JOB ITEM:
Please copy out every line in the entries that includes the word "game".
LISTED RECORDS START
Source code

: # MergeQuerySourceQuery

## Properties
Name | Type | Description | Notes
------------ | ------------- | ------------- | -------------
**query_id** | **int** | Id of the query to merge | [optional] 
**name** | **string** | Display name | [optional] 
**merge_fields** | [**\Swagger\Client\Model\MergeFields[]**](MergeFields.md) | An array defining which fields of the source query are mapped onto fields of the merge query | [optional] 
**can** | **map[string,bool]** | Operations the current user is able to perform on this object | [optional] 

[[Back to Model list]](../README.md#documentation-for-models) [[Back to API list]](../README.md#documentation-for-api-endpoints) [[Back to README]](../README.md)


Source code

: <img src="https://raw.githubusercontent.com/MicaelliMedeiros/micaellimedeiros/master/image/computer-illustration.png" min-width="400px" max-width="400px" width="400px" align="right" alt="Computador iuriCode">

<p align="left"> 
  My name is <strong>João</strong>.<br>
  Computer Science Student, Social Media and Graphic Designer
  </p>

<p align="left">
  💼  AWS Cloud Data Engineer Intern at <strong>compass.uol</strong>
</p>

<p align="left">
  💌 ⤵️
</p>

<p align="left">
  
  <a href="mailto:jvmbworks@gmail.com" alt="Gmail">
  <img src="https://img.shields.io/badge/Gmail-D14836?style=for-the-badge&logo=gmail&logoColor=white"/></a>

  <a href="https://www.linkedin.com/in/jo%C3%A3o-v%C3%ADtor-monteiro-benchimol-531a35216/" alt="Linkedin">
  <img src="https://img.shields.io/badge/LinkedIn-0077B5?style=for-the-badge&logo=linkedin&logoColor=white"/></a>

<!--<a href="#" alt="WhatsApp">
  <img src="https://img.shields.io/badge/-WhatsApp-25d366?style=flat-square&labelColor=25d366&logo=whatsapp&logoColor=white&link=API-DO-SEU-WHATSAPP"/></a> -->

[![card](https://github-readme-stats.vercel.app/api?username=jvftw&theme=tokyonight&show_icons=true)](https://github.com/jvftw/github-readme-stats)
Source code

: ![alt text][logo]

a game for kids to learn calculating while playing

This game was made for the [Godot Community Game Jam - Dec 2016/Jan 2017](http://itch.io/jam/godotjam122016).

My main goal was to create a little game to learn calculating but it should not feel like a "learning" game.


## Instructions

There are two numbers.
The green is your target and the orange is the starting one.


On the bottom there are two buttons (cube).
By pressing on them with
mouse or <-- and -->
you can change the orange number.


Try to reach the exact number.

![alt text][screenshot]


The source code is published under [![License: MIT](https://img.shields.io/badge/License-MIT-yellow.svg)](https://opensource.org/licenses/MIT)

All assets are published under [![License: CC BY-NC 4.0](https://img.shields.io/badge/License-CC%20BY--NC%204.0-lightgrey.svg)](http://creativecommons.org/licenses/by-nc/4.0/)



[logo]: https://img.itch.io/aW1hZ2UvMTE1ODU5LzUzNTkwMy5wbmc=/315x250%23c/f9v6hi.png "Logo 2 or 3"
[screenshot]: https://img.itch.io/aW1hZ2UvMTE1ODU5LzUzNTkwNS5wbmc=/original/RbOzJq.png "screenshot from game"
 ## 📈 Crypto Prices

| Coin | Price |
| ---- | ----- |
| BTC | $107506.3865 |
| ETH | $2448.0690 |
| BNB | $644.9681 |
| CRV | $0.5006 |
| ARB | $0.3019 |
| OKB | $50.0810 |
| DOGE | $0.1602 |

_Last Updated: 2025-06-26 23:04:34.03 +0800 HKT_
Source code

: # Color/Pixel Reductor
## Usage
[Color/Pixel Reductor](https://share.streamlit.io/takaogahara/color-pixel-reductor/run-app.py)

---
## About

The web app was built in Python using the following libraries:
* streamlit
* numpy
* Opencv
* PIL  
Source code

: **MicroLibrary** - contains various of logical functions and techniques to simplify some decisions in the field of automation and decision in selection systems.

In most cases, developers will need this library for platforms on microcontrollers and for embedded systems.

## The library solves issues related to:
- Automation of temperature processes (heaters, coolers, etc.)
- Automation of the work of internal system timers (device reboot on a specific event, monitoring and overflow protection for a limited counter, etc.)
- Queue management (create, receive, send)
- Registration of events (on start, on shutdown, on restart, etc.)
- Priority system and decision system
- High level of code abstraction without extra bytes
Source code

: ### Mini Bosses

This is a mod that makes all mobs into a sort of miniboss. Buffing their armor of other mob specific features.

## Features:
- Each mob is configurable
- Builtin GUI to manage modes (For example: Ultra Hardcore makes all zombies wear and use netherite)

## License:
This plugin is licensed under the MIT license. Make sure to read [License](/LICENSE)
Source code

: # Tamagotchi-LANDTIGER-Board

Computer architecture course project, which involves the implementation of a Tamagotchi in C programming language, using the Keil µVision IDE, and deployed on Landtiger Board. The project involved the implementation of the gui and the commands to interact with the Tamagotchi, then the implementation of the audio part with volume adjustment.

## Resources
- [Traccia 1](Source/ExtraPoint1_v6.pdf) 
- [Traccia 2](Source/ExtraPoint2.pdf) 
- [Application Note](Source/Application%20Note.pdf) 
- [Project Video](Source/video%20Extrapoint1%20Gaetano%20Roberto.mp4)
LISTED RECORDS END
EXERCISE RESULT:
a game for kids to learn calculating while playing
This game was made for the [Godot Community Game Jam - Dec 2016/Jan 2017](http://itch.io/jam/godotjam122016).
My main goal was to create a little game to learn calculating but it should not feel like a "learning" game.
[screenshot]: https://img.itch.io/aW1hZ2UvMTE1ODU5LzUzNTkwNS5wbmc=/original/RbOzJq.png "screenshot from game"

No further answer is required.